WHO STANDS TO BENEFIT?
The proposal is not aimed at ordinary retail insurance policies. Instead, MAS has identified three main uses:
- Captive insurance
Some large firms create their own insurance companies, known as captive insurers, to cover their own business risks instead of relying entirely on commercial insurers.
The PCC framework would allow smaller companies to participate through “rent-a-captive” arrangements, where they lease a protected cell instead of setting up an entire captive insurer.
Mr Simon Goh, partner and head of law firm Rajah & Tann’s insurance and reinsurance practice, said this could help companies that “may not typically have the means or the resources or the economic justification to set up its own captive insurer”.
- Insurance-linked securities
Insurance-linked securities allow insurers to transfer risks to investors through the capital markets.
One example is catastrophe bonds, which transfer the financial risk of major disasters, such as earthquakes or hurricanes, to investors in return for potentially higher returns.

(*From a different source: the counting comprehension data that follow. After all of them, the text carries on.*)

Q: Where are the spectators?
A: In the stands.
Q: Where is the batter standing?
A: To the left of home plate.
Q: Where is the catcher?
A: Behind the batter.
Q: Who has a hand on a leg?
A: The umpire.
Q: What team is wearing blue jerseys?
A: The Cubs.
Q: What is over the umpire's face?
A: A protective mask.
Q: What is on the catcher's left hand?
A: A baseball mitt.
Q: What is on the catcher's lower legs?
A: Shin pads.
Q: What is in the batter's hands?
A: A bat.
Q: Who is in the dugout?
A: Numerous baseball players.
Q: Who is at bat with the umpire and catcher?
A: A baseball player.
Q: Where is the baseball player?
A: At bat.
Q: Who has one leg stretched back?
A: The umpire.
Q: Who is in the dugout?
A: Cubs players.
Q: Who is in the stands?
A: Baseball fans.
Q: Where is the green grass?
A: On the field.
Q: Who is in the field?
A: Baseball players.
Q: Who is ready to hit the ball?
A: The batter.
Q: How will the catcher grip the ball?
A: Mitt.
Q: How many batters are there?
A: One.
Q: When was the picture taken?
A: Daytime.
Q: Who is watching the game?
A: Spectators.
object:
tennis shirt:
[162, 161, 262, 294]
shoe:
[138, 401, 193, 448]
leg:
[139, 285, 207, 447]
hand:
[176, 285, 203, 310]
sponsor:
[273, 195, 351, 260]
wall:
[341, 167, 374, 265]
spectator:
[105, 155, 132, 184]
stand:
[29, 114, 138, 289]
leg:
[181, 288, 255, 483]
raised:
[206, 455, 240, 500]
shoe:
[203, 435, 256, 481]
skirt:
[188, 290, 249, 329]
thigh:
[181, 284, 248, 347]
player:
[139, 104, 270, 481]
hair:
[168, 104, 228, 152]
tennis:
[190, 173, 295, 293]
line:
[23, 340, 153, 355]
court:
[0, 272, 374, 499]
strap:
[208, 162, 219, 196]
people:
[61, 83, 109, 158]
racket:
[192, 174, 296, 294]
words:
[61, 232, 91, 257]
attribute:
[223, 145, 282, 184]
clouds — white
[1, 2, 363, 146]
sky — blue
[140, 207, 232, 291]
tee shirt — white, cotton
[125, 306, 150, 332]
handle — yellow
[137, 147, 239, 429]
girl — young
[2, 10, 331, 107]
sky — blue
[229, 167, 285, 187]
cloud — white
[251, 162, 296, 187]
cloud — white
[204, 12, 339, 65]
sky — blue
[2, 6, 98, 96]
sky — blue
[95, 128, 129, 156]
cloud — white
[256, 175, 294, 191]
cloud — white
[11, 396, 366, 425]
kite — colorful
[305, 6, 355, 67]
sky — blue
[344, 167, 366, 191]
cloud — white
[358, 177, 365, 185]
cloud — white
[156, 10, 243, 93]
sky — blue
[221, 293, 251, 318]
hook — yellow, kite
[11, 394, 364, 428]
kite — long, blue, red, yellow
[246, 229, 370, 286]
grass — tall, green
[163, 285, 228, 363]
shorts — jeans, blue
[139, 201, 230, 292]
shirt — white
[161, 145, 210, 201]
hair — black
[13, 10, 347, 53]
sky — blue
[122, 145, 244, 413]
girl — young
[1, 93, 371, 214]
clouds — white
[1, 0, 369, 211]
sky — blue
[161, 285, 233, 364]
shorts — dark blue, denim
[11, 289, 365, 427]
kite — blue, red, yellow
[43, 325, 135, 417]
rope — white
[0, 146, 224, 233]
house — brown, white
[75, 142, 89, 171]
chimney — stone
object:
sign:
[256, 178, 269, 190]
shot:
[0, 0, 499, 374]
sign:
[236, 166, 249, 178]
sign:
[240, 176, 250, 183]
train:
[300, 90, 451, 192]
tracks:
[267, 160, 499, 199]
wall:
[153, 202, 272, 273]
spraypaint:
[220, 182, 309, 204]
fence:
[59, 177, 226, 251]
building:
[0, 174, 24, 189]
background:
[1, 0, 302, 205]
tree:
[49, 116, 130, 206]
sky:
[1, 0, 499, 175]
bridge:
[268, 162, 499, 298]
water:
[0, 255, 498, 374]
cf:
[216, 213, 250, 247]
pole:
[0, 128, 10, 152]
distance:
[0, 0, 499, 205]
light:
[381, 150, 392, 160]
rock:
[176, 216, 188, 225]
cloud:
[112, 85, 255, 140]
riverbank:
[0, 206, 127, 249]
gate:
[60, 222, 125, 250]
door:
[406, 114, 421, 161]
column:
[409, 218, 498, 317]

Currently, each transaction usually requires a separate special purpose vehicle.
Under a PCC, multiple transactions could instead be carried out through different cells within the same company, reducing costs and speeding up execution.
- Sovereign risk pools
Countries can also pool disaster risks together.
The Southeast Asia Disaster Risk Insurance Facility (SEADRIF), for example, helps participating nations access financing after natural disasters.
MAS said a PCC would allow each participating country’s risk programme to operate in its own cell, lowering setup and administrative costs while making it easier to scale.